**DATA EXCERPTS**

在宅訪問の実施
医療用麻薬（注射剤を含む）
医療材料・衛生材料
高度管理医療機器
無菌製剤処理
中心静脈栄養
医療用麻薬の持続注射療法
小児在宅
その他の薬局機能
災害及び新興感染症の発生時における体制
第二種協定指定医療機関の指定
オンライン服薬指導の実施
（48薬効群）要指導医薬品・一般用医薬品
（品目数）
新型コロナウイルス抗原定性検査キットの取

**ABOUT THIS TASK**
Each line of the material above needs to be returned exactly as written.

**SOLVED PROBLEM**
在宅訪問の実施
医療用麻薬（注射剤を含む）
医療材料・衛生材料
高度管理医療機器
無菌製剤処理
中心静脈栄養
医療用麻薬の持続注射療法
小児在宅
その他の薬局機能
災害及び新興感染症の発生時における体制
第二種協定指定医療機関の指定
オンライン服薬指導の実施
（48薬効群）要指導医薬品・一般用医薬品
（品目数）
新型コロナウイルス抗原定性検査キットの取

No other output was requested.